ACCELERATOR

Ekua Holmes

The Roxbury Sunflower Project, 2018

The Roxbury Sunflower Project is a community-wide, collaborative initiative by artist Ekua Holmes that aims to bring nature, beauty, and color to Roxbury in unloved and un-cared for lots or in private gardens and yards by inviting families, organizations, and agencies to plant 20,000 sunflowers in the Roxbury neighborhood in the summer of 2018.

At the culmination of the project, Holmes created and installed new works of art reflecting the six themes of the project — radiance, resilience, beauty, deeply rooted, seeds of love, and follow the sun — in the windows of the Freedom House at 5 Crawford Street, Dorchester.

The Sunflower was chosen for the planting as a symbolic representation of modern Roxbury, its people and history. Sunflowers follow the rays of the sun. They can grow on rugged terrain under less than perfect circumstances. They can survive with little attention or water. They are resilient, and hearty, and they are spectacles of great beauty and generosity.
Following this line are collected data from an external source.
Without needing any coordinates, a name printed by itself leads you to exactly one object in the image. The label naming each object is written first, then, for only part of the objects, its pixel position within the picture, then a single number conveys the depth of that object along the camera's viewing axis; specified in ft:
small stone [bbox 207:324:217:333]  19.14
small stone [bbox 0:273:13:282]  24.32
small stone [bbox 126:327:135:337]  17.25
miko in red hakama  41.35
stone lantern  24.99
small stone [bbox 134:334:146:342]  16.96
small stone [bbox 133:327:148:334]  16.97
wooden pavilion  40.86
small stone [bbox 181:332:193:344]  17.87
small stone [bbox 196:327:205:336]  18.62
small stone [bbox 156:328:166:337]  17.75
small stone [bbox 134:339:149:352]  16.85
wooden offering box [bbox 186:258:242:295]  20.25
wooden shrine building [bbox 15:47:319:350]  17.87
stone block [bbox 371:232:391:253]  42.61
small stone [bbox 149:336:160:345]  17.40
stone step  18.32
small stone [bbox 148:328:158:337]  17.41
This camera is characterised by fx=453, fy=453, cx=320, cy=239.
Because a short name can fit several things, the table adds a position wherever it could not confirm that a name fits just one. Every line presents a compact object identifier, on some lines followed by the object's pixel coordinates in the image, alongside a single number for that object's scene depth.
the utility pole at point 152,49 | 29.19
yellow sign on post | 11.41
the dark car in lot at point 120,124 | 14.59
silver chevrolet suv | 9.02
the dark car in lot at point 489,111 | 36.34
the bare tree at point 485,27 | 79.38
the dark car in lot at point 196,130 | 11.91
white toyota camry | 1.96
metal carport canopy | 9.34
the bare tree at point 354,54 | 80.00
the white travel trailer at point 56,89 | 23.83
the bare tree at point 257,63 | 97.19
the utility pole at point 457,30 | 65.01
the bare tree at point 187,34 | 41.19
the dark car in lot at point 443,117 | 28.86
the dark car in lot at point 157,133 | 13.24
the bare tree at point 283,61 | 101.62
The Roxbury Sunflower Project was inspired by Holmes’ love for Roxbury and by the generation of men and women who opened doors for her as a young artist. The project is Holmes’ attempt to emulate their generosity, creativity, and collective strength.

LOCATION

Freedom House at 5 Crawford Street, Dorchester

ACCELERATOR

Ekua Holmes

Ekua currently serves as the Assistant Director at the Center for Art and Community Partnerships at Massachusetts College of Art and Design and Director of sparc! the ArtMobile, MassArt's art-inspiring, art-transforming vehicle retrofitted to create and contribute to community based, multidisciplinary arts programming currently focused in Mission Hill, Roxbury, and Dorchester MA.

She is a fine artist whose mixed media collages explore universal themes of childhood, family, and remembering. She uses news clippings, photographs, vibrant color and skillful composition to infuse her work with energy. In 2015, Holmes took the children’s book world by storm with her illustrations in Voice of Freedom: Fannie Lou Hamer: The Spirit of the Civil Rights Movement, written by Carole Boston Weatherford. The book went on to receive numerous awards, including a Silver Medal from the Society of Illustrator’s Original Art exhibition, four starred reviews, Robert F. Sibert and Randolph Caldecott Honors, and a Coretta Scott King John Steptoe New Illustrator Award.